Available data section start
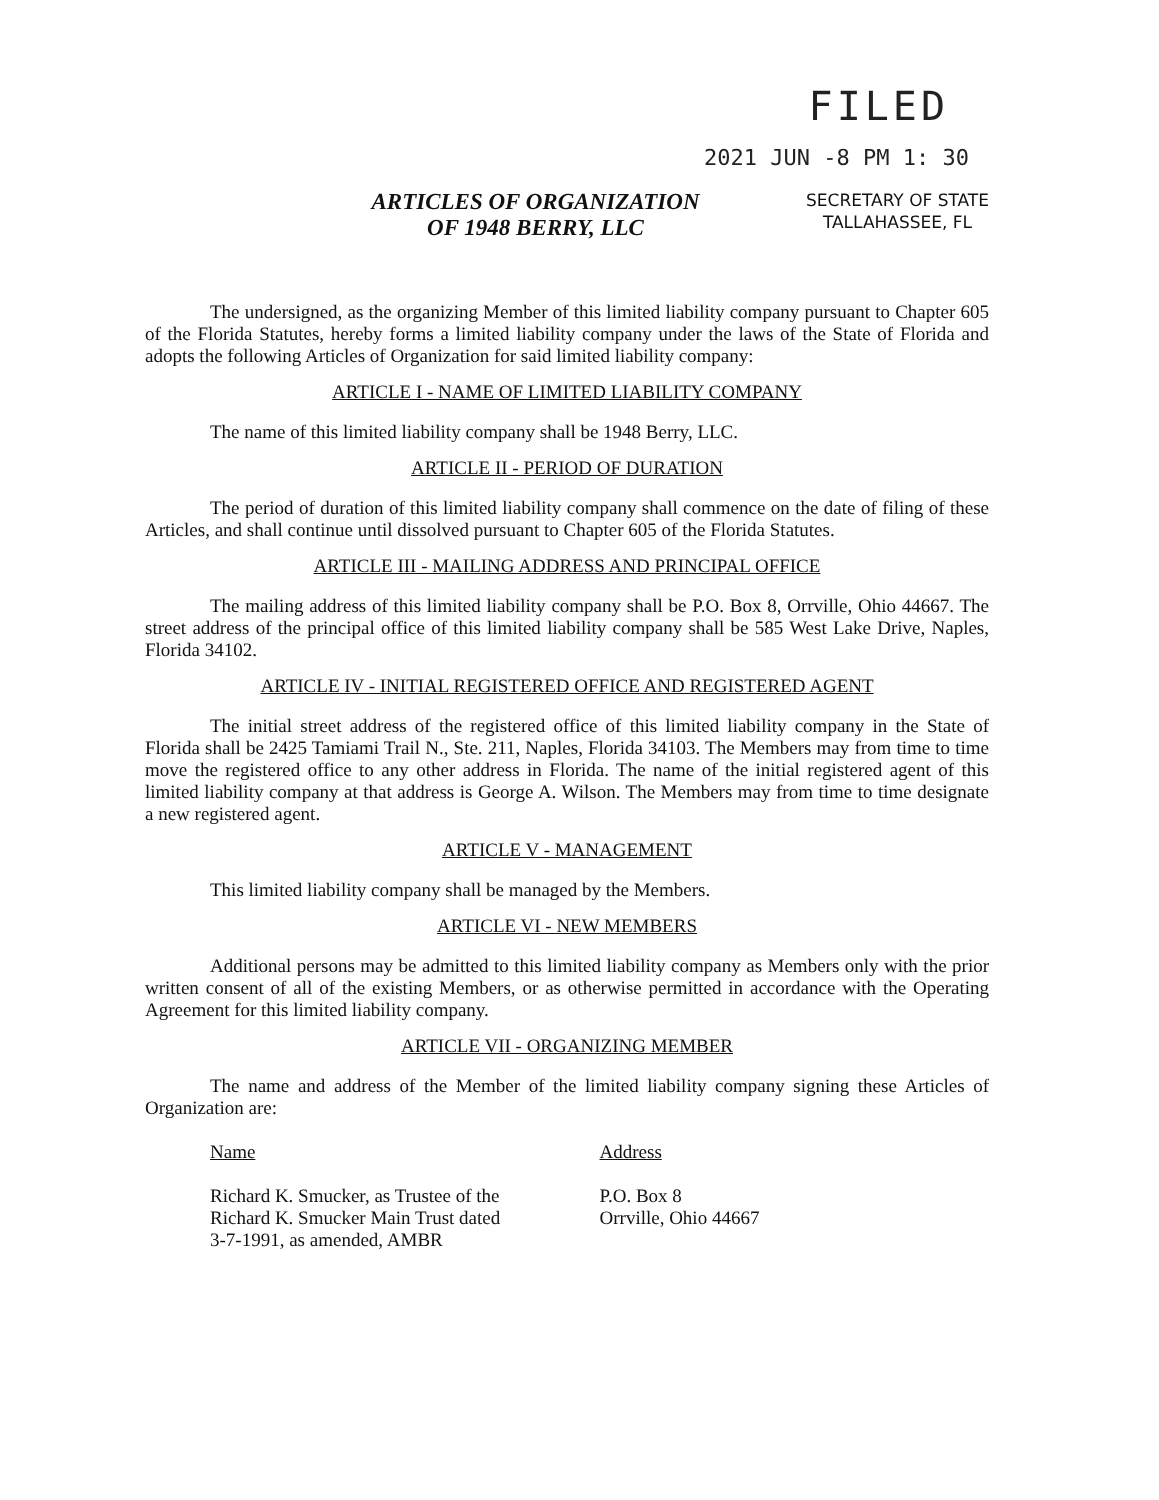FILED
2021 JUN -8 PM 1: 30
ARTICLES OF ORGANIZATION
OF 1948 BERRY, LLC
SECRETARY OF STATE
TALLAHASSEE, FL
The undersigned, as the organizing Member of this limited liability company pursuant to Chapter 605 of the Florida Statutes, hereby forms a limited liability company under the laws of the State of Florida and adopts the following Articles of Organization for said limited liability company:
ARTICLE I - NAME OF LIMITED LIABILITY COMPANY
The name of this limited liability company shall be 1948 Berry, LLC.
ARTICLE II - PERIOD OF DURATION
The period of duration of this limited liability company shall commence on the date of filing of these Articles, and shall continue until dissolved pursuant to Chapter 605 of the Florida Statutes.
ARTICLE III - MAILING ADDRESS AND PRINCIPAL OFFICE
The mailing address of this limited liability company shall be P.O. Box 8, Orrville, Ohio 44667. The street address of the principal office of this limited liability company shall be 585 West Lake Drive, Naples, Florida 34102.
ARTICLE IV - INITIAL REGISTERED OFFICE AND REGISTERED AGENT
The initial street address of the registered office of this limited liability company in the State of Florida shall be 2425 Tamiami Trail N., Ste. 211, Naples, Florida 34103. The Members may from time to time move the registered office to any other address in Florida. The name of the initial registered agent of this limited liability company at that address is George A. Wilson. The Members may from time to time designate a new registered agent.
ARTICLE V - MANAGEMENT
This limited liability company shall be managed by the Members.
ARTICLE VI - NEW MEMBERS
Additional persons may be admitted to this limited liability company as Members only with the prior written consent of all of the existing Members, or as otherwise permitted in accordance with the Operating Agreement for this limited liability company.
ARTICLE VII - ORGANIZING MEMBER
The name and address of the Member of the limited liability company signing these Articles of Organization are:
Name
Richard K. Smucker, as Trustee of the
Richard K. Smucker Main Trust dated
3-7-1991, as amended, AMBR
Address
P.O. Box 8
Orrville, Ohio 44667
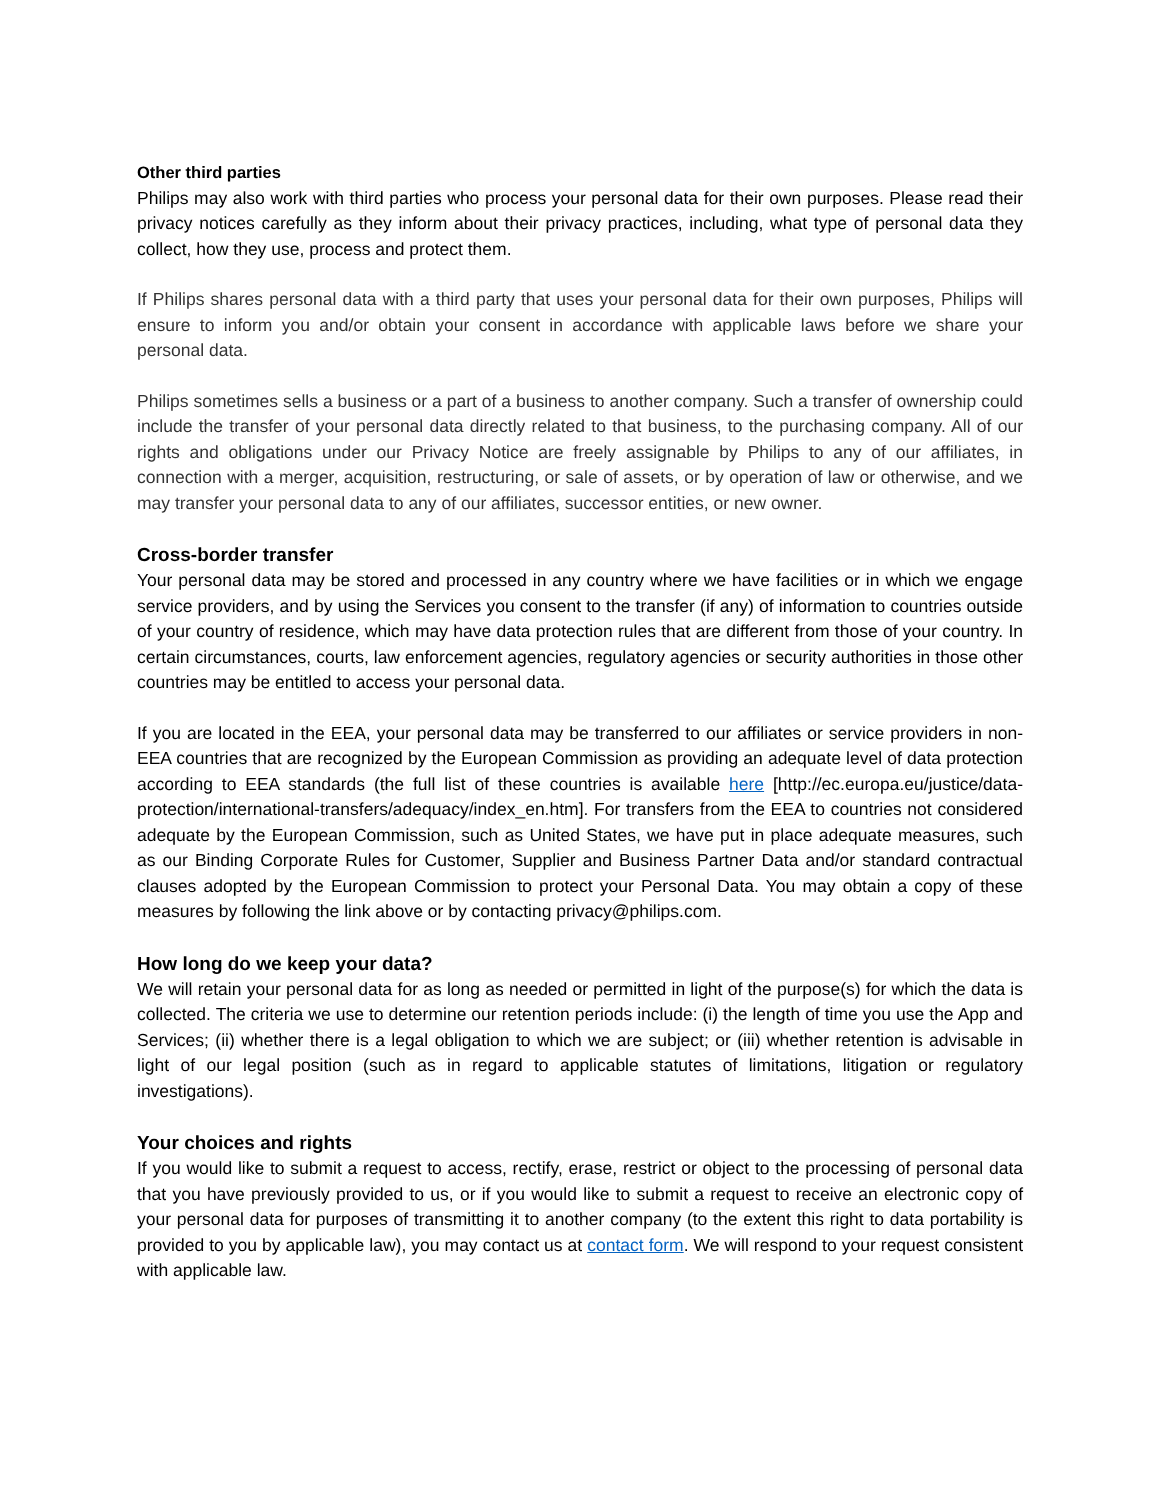Other third parties
Philips may also work with third parties who process your personal data for their own purposes. Please read their privacy notices carefully as they inform about their privacy practices, including, what type of personal data they collect, how they use, process and protect them.
If Philips shares personal data with a third party that uses your personal data for their own purposes, Philips will ensure to inform you and/or obtain your consent in accordance with applicable laws before we share your personal data.
Philips sometimes sells a business or a part of a business to another company. Such a transfer of ownership could include the transfer of your personal data directly related to that business, to the purchasing company. All of our rights and obligations under our Privacy Notice are freely assignable by Philips to any of our affiliates, in connection with a merger, acquisition, restructuring, or sale of assets, or by operation of law or otherwise, and we may transfer your personal data to any of our affiliates, successor entities, or new owner.
Cross-border transfer
Your personal data may be stored and processed in any country where we have facilities or in which we engage service providers, and by using the Services you consent to the transfer (if any) of information to countries outside of your country of residence, which may have data protection rules that are different from those of your country. In certain circumstances, courts, law enforcement agencies, regulatory agencies or security authorities in those other countries may be entitled to access your personal data.
If you are located in the EEA, your personal data may be transferred to our affiliates or service providers in non-EEA countries that are recognized by the European Commission as providing an adequate level of data protection according to EEA standards (the full list of these countries is available here [http://ec.europa.eu/justice/data-protection/international-transfers/adequacy/index_en.htm]. For transfers from the EEA to countries not considered adequate by the European Commission, such as United States, we have put in place adequate measures, such as our Binding Corporate Rules for Customer, Supplier and Business Partner Data and/or standard contractual clauses adopted by the European Commission to protect your Personal Data. You may obtain a copy of these measures by following the link above or by contacting privacy@philips.com.
How long do we keep your data?
We will retain your personal data for as long as needed or permitted in light of the purpose(s) for which the data is collected. The criteria we use to determine our retention periods include: (i) the length of time you use the App and Services; (ii) whether there is a legal obligation to which we are subject; or (iii) whether retention is advisable in light of our legal position (such as in regard to applicable statutes of limitations, litigation or regulatory investigations).
Your choices and rights
If you would like to submit a request to access, rectify, erase, restrict or object to the processing of personal data that you have previously provided to us, or if you would like to submit a request to receive an electronic copy of your personal data for purposes of transmitting it to another company (to the extent this right to data portability is provided to you by applicable law), you may contact us at contact form. We will respond to your request consistent with applicable law.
Available data section end
Your answer should be the lines above, word for word, from the line with "ARTICLE V - MANAGEMENT" through the line with "Other third parties", minus the pictures.

ARTICLE V - MANAGEMENT
This limited liability company shall be managed by the Members.
ARTICLE VI - NEW MEMBERS
Additional persons may be admitted to this limited liability company as Members only with the prior written consent of all of the existing Members, or as otherwise permitted in accordance with the Operating Agreement for this limited liability company.
ARTICLE VII - ORGANIZING MEMBER
The name and address of the Member of the limited liability company signing these Articles of Organization are:
Name
Richard K. Smucker, as Trustee of the
Richard K. Smucker Main Trust dated
3-7-1991, as amended, AMBR
Address
P.O. Box 8
Orrville, Ohio 44667
Other third parties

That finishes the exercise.